Intersectional feminism is “a prism, for seeing the way in which various forms of inequality often operate together and exacerbate each other”. A systemic approach to taking on interconnected oppressions is working on various pressure points simultaneously, and before pressure is applied, making these interconnections apparent is what movement builders need to do. Solidarity is built when individual groups can step out of their silos and find ways to collaborate with others, even if their work revolves around a single form of oppression. Intersectional movement-building centres the expansive, collective vision, while finding functional forms of complementary, strategic action.
Some of our grantees model the theory in practice, the Camera Femina crew, for instance, organise film festivals and cultural events to challenge, entertain and educate audiences with ideas around identity, queerness, gender, feminist principles but do so in a lateral, non-didactic way. The spaces are open to everyone, events are free to overcome financial barriers and there is great care taken to address accessibility, either physical when choosing partner venues but also linguistic (e.g. via translations/sign language provision at events). The best way to advocate for acceptance is to create an accepting, accessible space and let people experience what acceptance feels like.
Similarly Alda, a Basque grassroots group which aims at defending working-class people’s rights, connects a lot of dots in the pursuit of holistic, working class justice. While improving the housing conditions in Basque Country is their long-term goal, one part of the larger vision of this group centers around involving low-income people & neighbourhoods in the wider social and ecological metamorphosis of the society. But when we zoom into the particular activities needed to get there, we find: 1) community-organising groups on housing, 2) free press newspaper to counter dominant media (35,000 copies), 3) awareness raising campaigning on ecological & climate issues 4) tangible bridge building with alternative industries (energy, transport, food, finance).
A Balkan sister example comes from the 8th of March Institute in Slovenia, where the initial focus of raising awareness around gender inequality blossomed into a multi-issue grassroots movement for various human rights campaigns. 8th of March first initiated the Slovenian #metoo (#jaztudi) campaign, which evolved into wider mobilisations around sexual health and reproductive rights within the country, countering the neoconservative tendencies of the current government from a systemic angle. This policy-oriented approach was translated into the Employment Relationships Act Amendment which supports the police officer trade union to protect rebel police officers who resist authoritarian state rule and are being disciplined by the state. The skills needed to mobilise people led the team to sway the political climate in the country overall, resulting in the win of the non-right wing candidate last year. They’re now actively holding the new president accountable who’s not right-wing but also not the left progressive they’d want – currently they are trying to prevent the privatisation of the health system.

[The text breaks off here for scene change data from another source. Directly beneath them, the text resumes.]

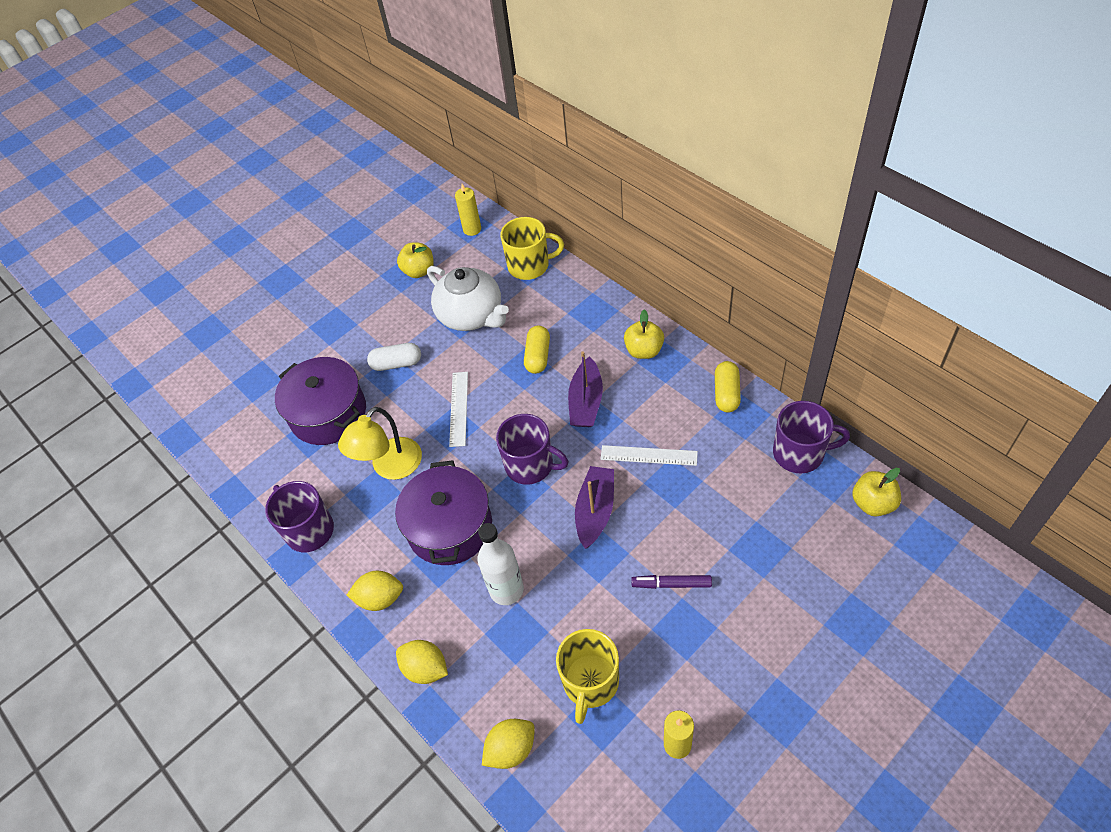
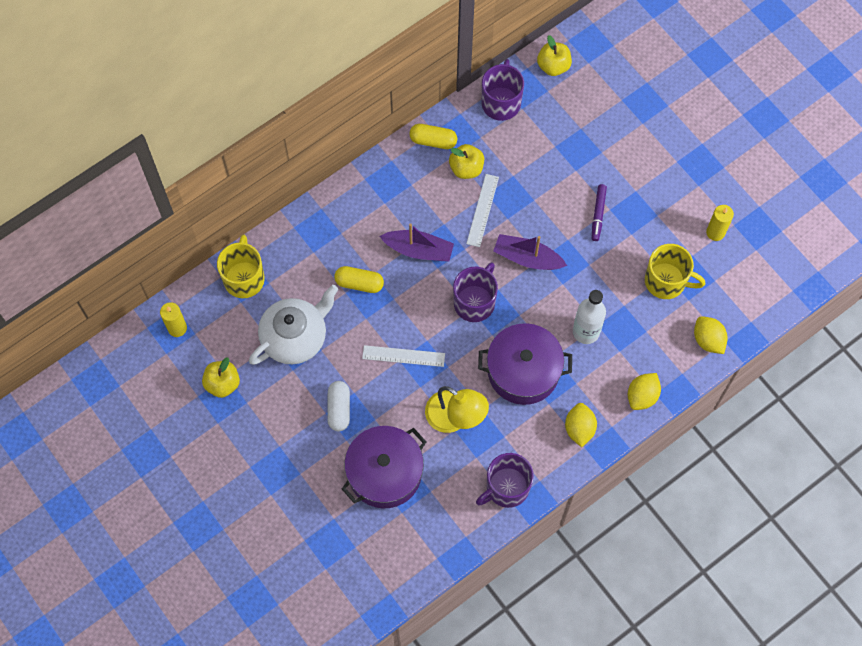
camera: 90 degrees left, 15 degrees up
(644, 350) = (373, 195): yellow apple -> yellow apple (466, 168)

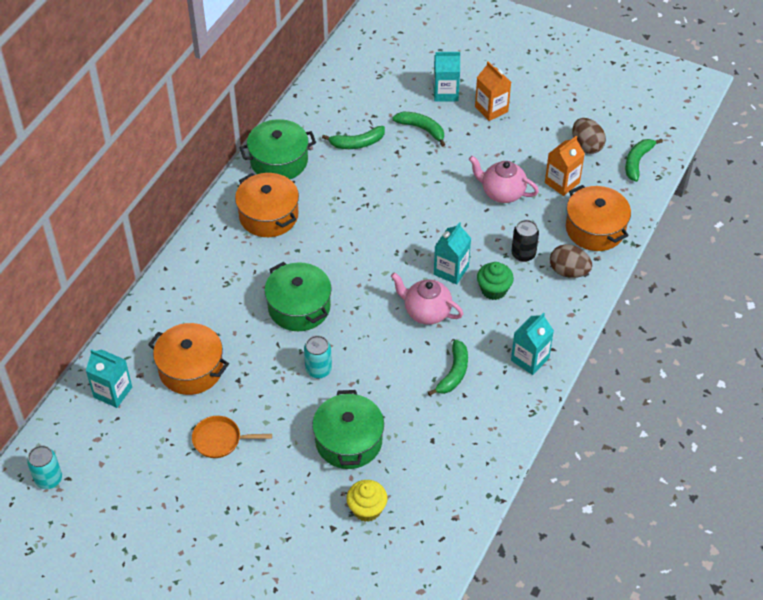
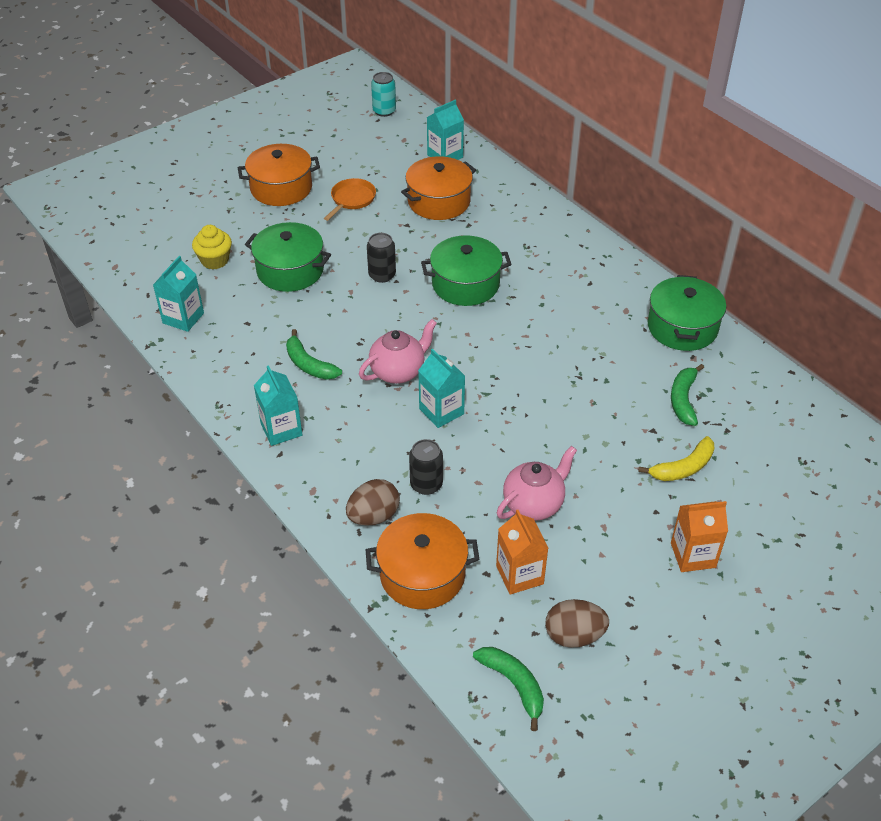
camera: 115 degrees right, 5 degrees down
(268, 215) = (602, 297): orange pot -> orange pot (281, 188)
(318, 369) = (382, 275): turquoise can -> black can
(422, 129) = (683, 468): green banana -> yellow banana
(445, 93) = (744, 517): turquoise carton -> turquoise carton (183, 318)
(493, 290) = (391, 437): green cupcake -> none

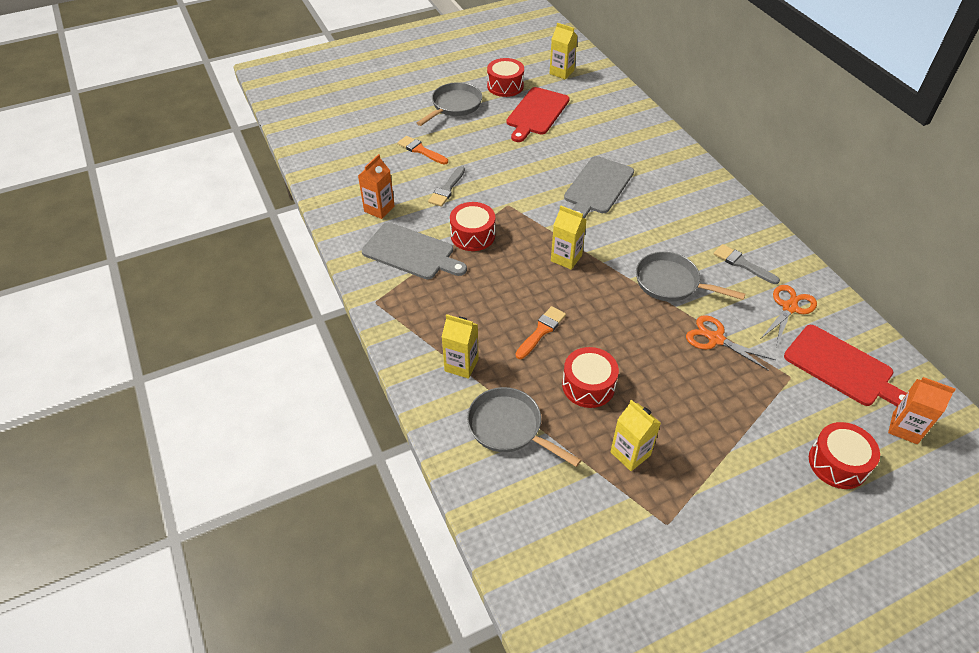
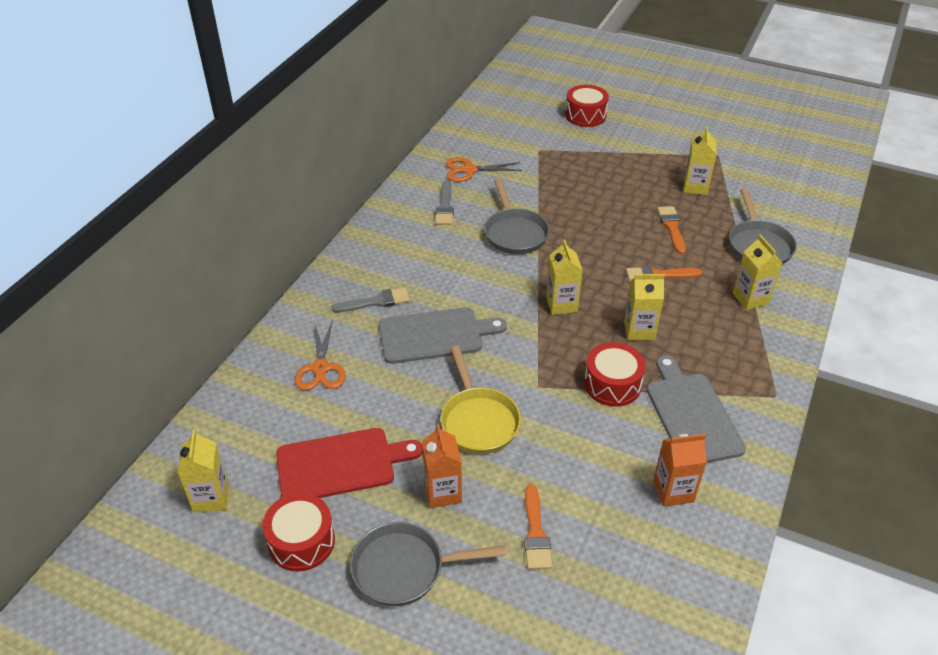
camera: 130 degrees left, 5 degrees down
(447, 189) = (573, 453): grey brush -> grey brush (376, 302)
(500, 279) = (639, 330): none -> yellow carton
(510, 169) = (478, 420): none -> yellow pan
(588, 385) = (672, 227): red drum -> orange brush
(716, 339) = (546, 190): orange scissors -> orange scissors (321, 368)
(842, 367) = (502, 134): red cutting board -> none
(905, 428) = (524, 101): orange carton -> orange carton (442, 492)

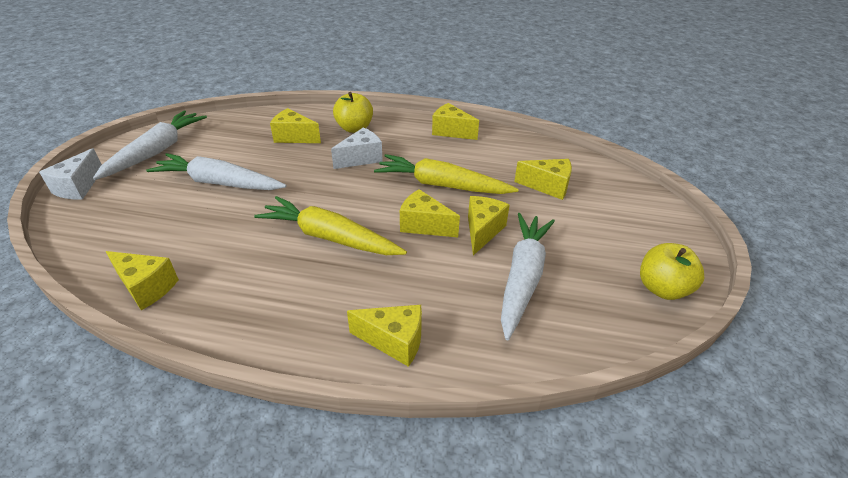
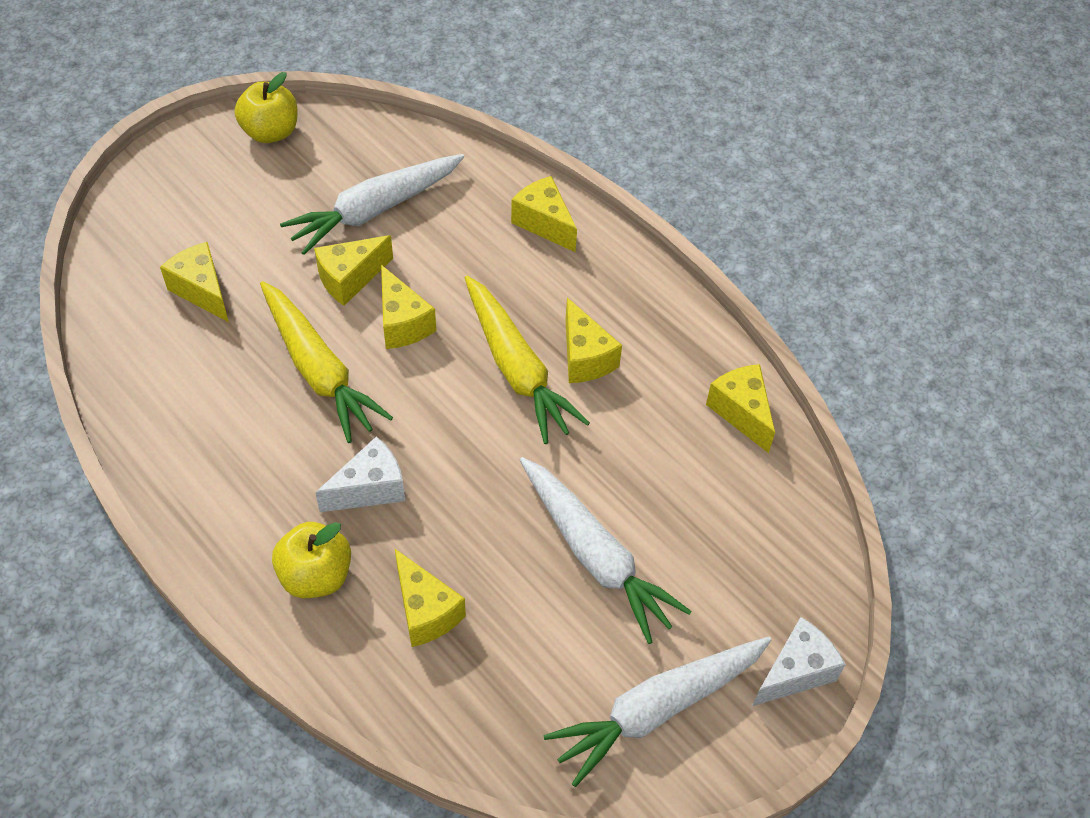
camera: 145 degrees left, 15 degrees up
(361, 158) = (370, 489): white cheese -> white cheese turned 150 degrees clockwise
(451, 131) = (186, 470): yellow cheese -> yellow cheese (585, 357)

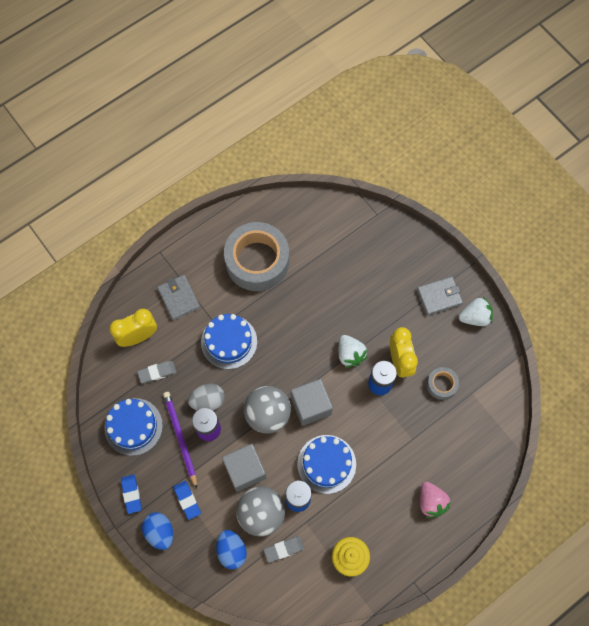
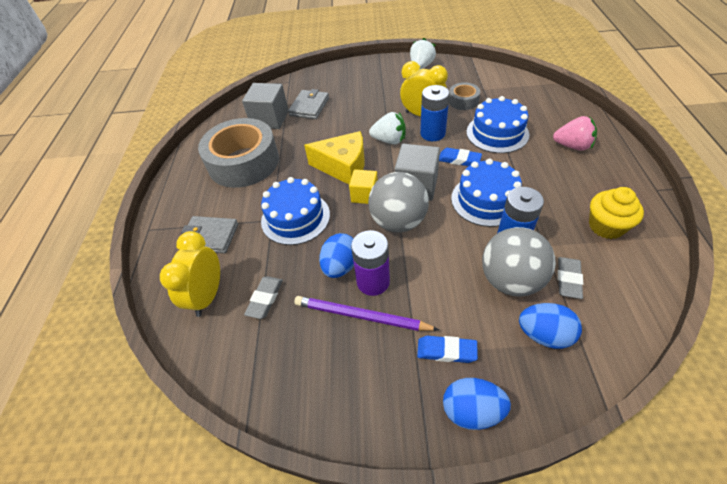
camera: 50 degrees left, 20 degrees down
(131, 494) = (393, 419): blue eraser -> blue eraser (459, 160)
(133, 426) = (305, 362): blue cake -> blue cake (497, 133)
(208, 401) = (340, 266): grey egg -> blue egg
(245, 470) = (447, 271): grey cube -> grey cube (270, 119)
(279, 374) = (364, 195): none -> yellow cube
(298, 339) = (343, 167): none -> yellow cheese
(439, 296) = (388, 76): grey wallet -> grey wallet (309, 107)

A little further south in Italy, the Spore Collective have been researching how a Just Transition (socially & ecologically) might be supported with IT tools while connecting individual local struggles to national-level debates around putting these values into political infrastructure. They have been conducting virtual mapping of renewable energy projects while discussing the nuances in climate organising through a social justice lens. Whether it is the No TAP movement, Fridays for Future Italy, anti-extractivist or anti mega off-shore wind farm projects, they dissect the energy sector and expose neocolonial, greenwashed or top-down/undemocratic projects. In parallel they contribute to the ongoing public and bottom-up debate on energy, with commoning solutions and thus a much more comprehensive, intersectional narrative around a wider, Italian Just Transition.
In a related domain, Les Soulèvements de la Terre* (literally, Uprisings of the Earth) are a collective of different groups, organisations and people aiming to fight against agricultural lands’ commodification and monopolisation. Their grassroots-uniting credo states: “We all agree that the current situation is not sustainable and that we can’t wait for change to come from the established political regime. We also agree that NVDA (nonviolent direct action) climate justice actions are running out of steam.” They build solidarity from expansive vision framing and a disobedient standpoint/praxis. They delineate their two goals as the following:
- to gather people and groups from the climate change movement & people and groups of farmers into the same movement.
- redefining how we lead the fight, the actions we need to undertake, and pushing the limits beyond what we can legally do.
On June 21st 2023 Les Soulèvements de la Terre was administratively dissolved by government decree, as Macron’s cabinet deemed that the violence that the group encouraged during protests within the country, was criminal, unlike the violence done by the state and the corporations allied to it in polluting water systems, the soil or generating huge agricultural land monopolies – for these are permissible forms of violence under neoliberalism.
Intersectional movement building acknowledges one foundational tenet and that is “no one is free, until all of us are free” – and in this case, free from crony capitalism, free from environmentally harmful corporate drives, free from land theft, free from discrimination, free to have agency over our bodies, free to dissent against corrupt forms of power. Truly intersectional community organising is intrinsically systems-oriented because it already acknowledges the fact that we do not lead single-issue lives and that collective liberation depends on many oppressed communities uniting. It is the ultimate anti-siloization approach, one that looks at the root struggles and builds horizontal solidarity across classes, issues, borders and subcultures. It is sometimes slow, clunky, frustrating, complicated, however it is how we really try to walk the walk of ‘leave no one behind’.